Alle Aktivitäten CO2-neutral

Unter den weiteren Projekten besonders zu erwähnen ist "Margherissima", eine Ausstellung im ehemaligen Österreichischen Pulvermagazin in Forte Marghera, der alten Befestigung des Zugangs zu Venedig, als man vom Festland aus nur mit Fährbooten in die Lagunenstadt gelangen konnte. Ratti sprach vom "kontaminierten Areal" nahe dem heutigen Straßen- und Schienenviadukt "Ponte della Libertà". Seit Jahrzehnten ist das Gelände sich selbst überlassen, ohne Konzept für eine künftige Nutzung.

Auch zum deutschen Pavillon gab es bereits eine Vorab-Pressekonferenz. Ausgewählt unter 24 Einreichungen wurde das Projekt "Stresstest" eines Teams um Nicola Borgmann, seit 1992 Leiterin der seit Jahren mit bedeutenden Ausstellungen hervortretenden Architekturgalerie München (derzeit „MVRDV – Carbon Confessions“). Die Ausstellung in Venedig will "die zukünftige Realität des Stadtklimas physisch und psychisch erfahrbar" machen und legt das Schwergewicht auf Landschaftsarchitektur zur Schaffung klimagerechter Städte. Mehr als die vielfach publizierten Zahlen zum Temperaturanstieg – in den Innenstädten nicht mehr nur 1,5 Grad im Jahresmittel, sondern bereits 2 Grad – wollte das Team um Borgmann nicht verraten. Borgmann arbeitet unter anderem mit der Architektin mit Schwerpunkt für Bauklimatik Elisabeth Endres und der Landschaftsarchitektin Gabriele G. Kiefer sowie dem Architekt und Wissenschaftler Daniele Santucci zusammen. Allenfalls, dass es eine zweiteilige Ausstellung werden soll, zum einen "Stress" mit "extremer städtischer Hitze" und danach "Destress" als "Ort der Erholung – und der Lösungen". Denn, so Borgmann, "unsere Ausstellung ist ein Weckruf, sonst droht der Kollaps". Aber "wir wissen genau, was wir tun müssen." Vor allem: "Wir wollen optimistisch sein!" Wenn das nicht positive thinking ist!
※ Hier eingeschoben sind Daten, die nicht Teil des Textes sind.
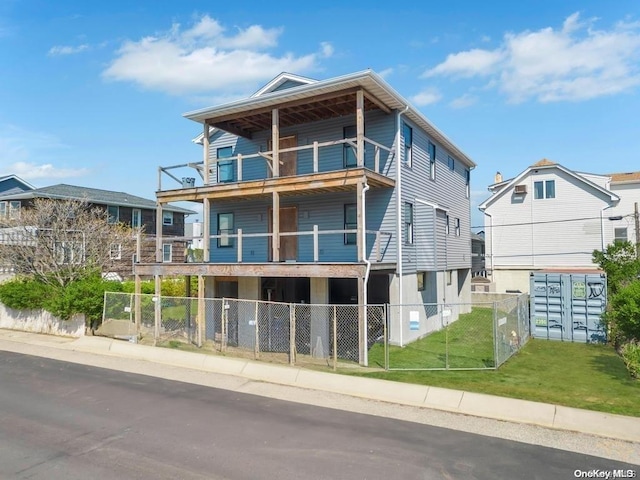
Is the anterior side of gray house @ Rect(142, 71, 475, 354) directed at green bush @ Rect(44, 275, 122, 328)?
no

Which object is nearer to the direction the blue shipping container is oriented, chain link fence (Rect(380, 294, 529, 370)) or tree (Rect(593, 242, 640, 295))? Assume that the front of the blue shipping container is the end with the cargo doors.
the chain link fence

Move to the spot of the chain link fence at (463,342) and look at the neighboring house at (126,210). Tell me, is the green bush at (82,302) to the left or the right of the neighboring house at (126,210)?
left

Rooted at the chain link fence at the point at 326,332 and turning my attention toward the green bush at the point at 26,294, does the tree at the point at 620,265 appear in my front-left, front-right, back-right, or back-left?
back-right

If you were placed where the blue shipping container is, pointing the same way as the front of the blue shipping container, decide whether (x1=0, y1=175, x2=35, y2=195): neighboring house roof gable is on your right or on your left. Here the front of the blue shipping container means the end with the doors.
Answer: on your right

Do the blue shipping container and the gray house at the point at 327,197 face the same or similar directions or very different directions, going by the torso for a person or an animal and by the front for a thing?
same or similar directions

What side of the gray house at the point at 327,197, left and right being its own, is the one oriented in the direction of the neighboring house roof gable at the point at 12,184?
right

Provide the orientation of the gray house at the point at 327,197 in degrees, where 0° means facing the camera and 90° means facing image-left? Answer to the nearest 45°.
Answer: approximately 45°

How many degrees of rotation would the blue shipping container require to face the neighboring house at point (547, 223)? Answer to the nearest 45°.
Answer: approximately 180°

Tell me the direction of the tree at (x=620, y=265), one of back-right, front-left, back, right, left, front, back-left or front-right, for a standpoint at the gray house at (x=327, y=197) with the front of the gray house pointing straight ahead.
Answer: back-left

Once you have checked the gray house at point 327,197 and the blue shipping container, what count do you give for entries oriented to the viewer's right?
0

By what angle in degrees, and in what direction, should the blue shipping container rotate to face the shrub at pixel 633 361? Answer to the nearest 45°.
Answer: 0° — it already faces it

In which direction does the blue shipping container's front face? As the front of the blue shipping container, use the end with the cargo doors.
toward the camera

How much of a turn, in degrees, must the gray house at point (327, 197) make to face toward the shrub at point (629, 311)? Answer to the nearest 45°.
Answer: approximately 90° to its left

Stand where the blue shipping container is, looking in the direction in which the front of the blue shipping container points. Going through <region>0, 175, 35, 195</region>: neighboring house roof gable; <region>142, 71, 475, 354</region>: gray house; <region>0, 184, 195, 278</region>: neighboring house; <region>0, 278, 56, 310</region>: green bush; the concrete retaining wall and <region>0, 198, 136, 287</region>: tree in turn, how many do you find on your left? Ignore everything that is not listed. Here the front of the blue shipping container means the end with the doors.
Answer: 0

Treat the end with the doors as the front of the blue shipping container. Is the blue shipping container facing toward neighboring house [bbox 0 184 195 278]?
no
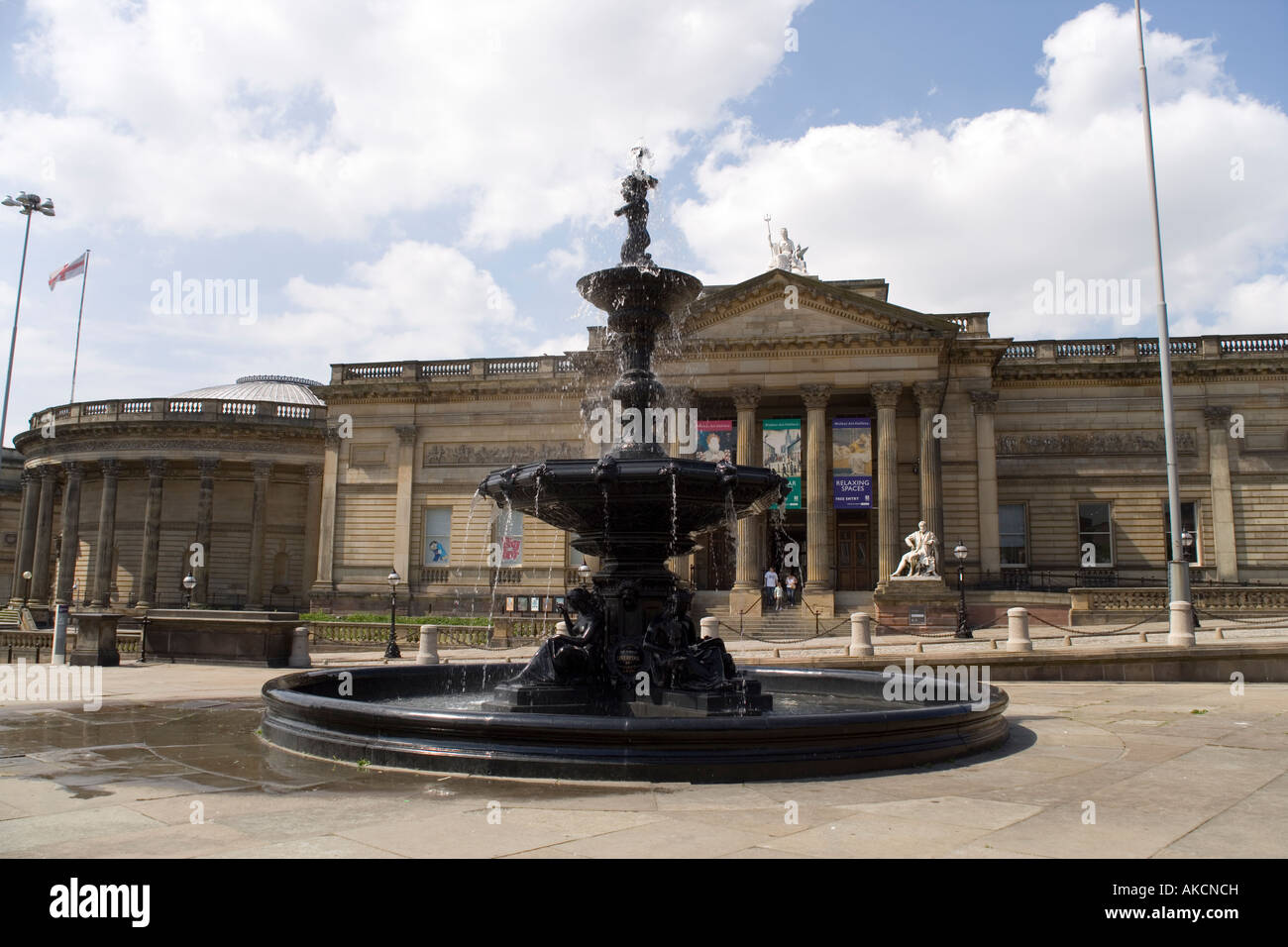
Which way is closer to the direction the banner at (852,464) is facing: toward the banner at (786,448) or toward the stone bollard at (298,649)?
the stone bollard

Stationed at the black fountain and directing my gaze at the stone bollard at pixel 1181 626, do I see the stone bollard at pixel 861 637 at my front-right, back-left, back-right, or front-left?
front-left

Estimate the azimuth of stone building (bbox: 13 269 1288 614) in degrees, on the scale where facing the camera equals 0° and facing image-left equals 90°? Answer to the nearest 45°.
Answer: approximately 0°

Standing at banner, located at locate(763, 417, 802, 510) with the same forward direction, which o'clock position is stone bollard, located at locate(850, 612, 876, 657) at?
The stone bollard is roughly at 12 o'clock from the banner.

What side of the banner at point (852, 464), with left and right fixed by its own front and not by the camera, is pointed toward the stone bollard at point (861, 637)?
front

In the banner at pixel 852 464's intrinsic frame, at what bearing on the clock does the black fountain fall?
The black fountain is roughly at 12 o'clock from the banner.

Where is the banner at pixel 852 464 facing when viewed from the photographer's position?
facing the viewer

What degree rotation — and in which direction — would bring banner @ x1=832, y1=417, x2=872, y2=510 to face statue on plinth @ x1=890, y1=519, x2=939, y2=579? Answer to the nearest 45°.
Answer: approximately 45° to its left

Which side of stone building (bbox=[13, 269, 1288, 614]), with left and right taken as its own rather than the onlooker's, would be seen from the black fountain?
front

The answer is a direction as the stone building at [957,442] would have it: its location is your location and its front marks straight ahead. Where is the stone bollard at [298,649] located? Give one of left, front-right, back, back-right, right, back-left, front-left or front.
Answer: front-right

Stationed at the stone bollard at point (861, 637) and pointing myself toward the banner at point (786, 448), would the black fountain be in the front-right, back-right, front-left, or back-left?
back-left

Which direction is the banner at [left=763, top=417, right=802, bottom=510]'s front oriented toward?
toward the camera

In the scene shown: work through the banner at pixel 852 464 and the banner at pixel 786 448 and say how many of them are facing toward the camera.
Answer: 2

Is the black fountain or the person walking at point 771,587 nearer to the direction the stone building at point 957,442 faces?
the black fountain
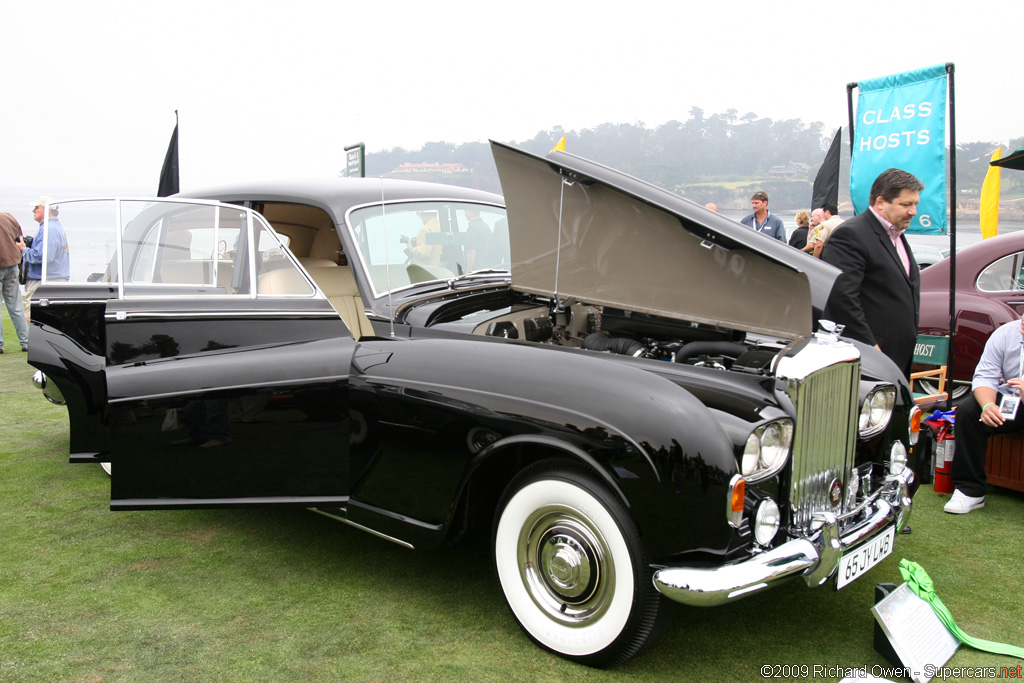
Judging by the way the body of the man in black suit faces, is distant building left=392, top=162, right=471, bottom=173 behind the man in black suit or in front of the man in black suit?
behind

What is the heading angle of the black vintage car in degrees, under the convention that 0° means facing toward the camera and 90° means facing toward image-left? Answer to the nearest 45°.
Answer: approximately 315°

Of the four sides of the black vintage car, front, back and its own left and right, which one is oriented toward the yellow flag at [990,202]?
left
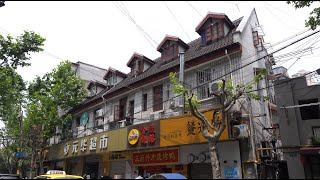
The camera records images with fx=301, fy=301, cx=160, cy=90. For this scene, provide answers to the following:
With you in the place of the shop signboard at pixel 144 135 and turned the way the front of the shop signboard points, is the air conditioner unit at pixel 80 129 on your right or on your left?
on your right

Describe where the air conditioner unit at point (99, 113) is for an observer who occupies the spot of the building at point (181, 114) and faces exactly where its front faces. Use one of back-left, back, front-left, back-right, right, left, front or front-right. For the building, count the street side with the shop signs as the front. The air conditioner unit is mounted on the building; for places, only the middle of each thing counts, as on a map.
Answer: right

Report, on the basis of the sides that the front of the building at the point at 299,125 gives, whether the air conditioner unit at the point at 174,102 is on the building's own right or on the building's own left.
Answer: on the building's own right

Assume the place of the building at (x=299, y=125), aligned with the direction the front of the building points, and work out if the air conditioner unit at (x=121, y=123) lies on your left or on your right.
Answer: on your right

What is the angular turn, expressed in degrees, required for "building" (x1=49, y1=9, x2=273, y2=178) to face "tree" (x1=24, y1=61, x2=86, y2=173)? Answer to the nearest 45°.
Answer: approximately 90° to its right

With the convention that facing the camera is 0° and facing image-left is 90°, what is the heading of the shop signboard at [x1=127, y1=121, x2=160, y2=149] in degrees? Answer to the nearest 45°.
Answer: approximately 45°

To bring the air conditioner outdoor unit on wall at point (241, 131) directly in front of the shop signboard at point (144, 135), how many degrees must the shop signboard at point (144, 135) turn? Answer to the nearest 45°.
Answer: approximately 90° to its left

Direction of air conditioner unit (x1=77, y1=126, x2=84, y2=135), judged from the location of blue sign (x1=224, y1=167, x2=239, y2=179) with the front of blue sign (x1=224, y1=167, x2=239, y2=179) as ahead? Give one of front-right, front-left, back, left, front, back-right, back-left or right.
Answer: back-right

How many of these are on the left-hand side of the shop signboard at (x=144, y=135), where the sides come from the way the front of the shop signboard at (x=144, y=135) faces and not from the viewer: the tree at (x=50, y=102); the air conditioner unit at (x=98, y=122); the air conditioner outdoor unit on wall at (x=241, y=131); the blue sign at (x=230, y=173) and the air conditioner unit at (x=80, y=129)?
2

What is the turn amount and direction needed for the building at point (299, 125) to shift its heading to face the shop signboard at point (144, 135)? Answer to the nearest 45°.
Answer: approximately 45° to its right

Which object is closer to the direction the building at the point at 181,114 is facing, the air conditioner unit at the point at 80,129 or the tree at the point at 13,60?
the tree

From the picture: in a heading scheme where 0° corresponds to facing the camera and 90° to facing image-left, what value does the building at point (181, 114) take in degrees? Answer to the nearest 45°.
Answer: approximately 45°
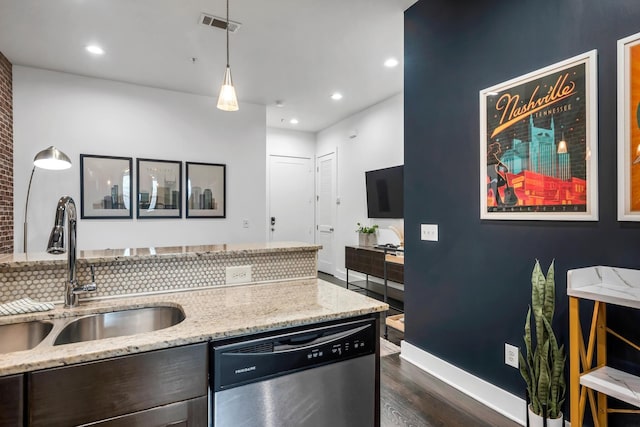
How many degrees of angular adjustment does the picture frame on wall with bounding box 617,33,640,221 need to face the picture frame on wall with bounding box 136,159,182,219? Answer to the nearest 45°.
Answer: approximately 45° to its right

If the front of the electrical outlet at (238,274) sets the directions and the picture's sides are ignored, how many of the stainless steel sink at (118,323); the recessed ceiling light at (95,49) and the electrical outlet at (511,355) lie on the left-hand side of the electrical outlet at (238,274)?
1

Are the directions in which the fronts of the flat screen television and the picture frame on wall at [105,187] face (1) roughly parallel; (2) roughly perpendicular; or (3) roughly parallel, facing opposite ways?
roughly perpendicular

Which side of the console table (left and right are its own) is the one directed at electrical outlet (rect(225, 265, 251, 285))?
front

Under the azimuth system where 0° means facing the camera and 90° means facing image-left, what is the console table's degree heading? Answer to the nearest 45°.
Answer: approximately 45°

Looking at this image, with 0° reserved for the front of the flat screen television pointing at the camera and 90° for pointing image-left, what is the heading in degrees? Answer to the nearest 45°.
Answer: approximately 45°

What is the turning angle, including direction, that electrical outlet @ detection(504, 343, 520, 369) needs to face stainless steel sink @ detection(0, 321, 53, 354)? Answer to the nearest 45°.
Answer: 0° — it already faces it

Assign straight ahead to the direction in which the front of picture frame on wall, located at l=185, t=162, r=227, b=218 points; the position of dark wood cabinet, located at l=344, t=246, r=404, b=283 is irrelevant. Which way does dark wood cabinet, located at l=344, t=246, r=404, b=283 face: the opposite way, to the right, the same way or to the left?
to the right

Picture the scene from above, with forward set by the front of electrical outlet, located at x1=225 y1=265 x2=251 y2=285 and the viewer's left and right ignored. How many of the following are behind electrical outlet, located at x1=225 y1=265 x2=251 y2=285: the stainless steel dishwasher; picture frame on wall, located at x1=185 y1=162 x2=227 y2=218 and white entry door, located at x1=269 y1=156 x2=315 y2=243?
2

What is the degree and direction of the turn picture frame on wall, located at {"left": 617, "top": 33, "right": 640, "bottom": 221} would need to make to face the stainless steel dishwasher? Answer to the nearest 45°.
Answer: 0° — it already faces it

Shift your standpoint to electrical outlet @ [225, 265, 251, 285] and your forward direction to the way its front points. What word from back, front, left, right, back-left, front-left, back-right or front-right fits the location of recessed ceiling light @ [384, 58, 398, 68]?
back-left

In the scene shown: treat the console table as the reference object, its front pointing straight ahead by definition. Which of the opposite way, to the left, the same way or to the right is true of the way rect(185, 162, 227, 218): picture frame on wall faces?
to the left

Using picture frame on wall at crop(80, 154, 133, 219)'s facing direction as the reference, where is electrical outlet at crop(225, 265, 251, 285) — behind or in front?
in front
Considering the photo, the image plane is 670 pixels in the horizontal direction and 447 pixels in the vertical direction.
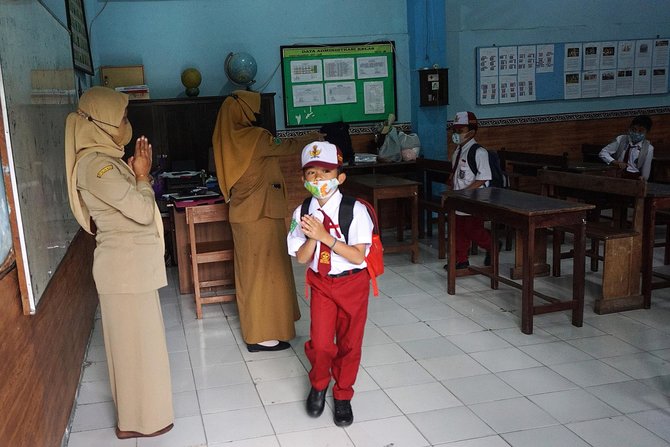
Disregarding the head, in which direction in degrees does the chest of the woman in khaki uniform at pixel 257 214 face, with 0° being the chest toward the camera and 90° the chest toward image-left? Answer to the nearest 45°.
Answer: approximately 270°

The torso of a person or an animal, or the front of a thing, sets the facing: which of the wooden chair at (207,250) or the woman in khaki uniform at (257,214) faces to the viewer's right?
the woman in khaki uniform

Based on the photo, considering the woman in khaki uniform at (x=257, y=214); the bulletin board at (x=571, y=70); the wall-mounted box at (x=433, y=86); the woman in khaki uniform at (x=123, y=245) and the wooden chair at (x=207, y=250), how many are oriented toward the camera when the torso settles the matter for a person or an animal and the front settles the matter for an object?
2

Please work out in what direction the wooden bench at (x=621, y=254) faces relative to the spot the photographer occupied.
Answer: facing the viewer and to the left of the viewer

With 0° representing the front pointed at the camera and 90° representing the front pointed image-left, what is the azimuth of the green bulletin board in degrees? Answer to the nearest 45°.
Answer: approximately 0°

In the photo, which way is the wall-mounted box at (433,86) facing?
toward the camera

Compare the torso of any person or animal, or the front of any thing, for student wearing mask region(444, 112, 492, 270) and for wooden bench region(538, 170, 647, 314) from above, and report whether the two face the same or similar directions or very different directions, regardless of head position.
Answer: same or similar directions

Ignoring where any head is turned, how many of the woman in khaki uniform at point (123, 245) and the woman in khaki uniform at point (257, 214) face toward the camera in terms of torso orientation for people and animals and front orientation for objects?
0

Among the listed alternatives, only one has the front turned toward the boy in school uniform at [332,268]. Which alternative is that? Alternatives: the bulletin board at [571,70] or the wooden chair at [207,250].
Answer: the bulletin board

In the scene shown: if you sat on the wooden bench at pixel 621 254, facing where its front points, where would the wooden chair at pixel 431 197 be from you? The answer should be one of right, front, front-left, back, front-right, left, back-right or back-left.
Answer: right

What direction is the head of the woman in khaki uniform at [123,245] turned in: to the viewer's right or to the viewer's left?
to the viewer's right

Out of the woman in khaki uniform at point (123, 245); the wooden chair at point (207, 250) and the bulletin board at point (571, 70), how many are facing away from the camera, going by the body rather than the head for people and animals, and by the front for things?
1

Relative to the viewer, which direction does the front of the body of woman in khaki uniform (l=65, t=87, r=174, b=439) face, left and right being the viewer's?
facing to the right of the viewer

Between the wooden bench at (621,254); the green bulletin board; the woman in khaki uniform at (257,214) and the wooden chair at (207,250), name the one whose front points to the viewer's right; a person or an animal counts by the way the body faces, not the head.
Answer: the woman in khaki uniform

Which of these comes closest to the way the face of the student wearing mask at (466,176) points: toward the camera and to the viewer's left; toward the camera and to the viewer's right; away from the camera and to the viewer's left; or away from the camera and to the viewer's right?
toward the camera and to the viewer's left

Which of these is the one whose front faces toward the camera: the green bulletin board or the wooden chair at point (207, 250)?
the green bulletin board

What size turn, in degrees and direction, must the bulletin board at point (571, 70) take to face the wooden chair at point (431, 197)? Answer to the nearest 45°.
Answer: approximately 45° to its right

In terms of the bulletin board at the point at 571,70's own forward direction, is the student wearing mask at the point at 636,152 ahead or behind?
ahead

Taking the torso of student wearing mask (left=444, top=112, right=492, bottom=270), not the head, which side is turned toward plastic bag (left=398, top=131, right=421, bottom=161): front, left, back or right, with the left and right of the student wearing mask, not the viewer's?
right
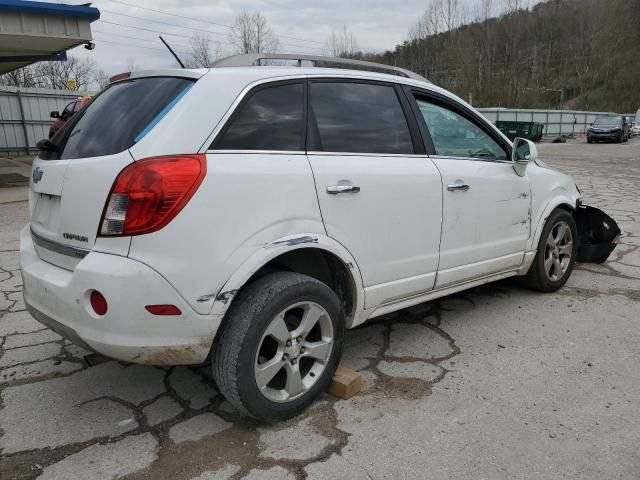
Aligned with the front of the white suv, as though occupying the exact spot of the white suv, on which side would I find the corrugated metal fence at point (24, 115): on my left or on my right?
on my left

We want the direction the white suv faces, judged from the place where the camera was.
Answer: facing away from the viewer and to the right of the viewer

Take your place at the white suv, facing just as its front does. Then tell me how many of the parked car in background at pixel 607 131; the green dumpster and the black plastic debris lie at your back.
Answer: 0

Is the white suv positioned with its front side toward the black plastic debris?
yes

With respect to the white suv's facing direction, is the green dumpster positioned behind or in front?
in front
Eröffnet wird die 19. Architekturbiennale am Samstag, dem 10. Mai, zugleich mit der Preisverleihung der Goldenen Löwen. Sie endet nach einem guten halben Jahr am 23. November. Es ist das Ziel, für alle Aktivitäten als "CO2-neutral" zertifiziert zu werden. Das Problem, heißt es dazu in den Unterlagen der Biennale-Organisation, sind eher die Besucher und ihre Mobilität: "In diesem Sinne wird La Biennale 2025 erneut eine Kommunikationskampagne durchführen, um das Bewusstsein der teilnehmenden Öffentlichkeit zu schärfen." Darauf darf man gespannt sein, allein schon mit Blick auf die Einwegbecher an den Ständen der beiden Biennale-Gelände.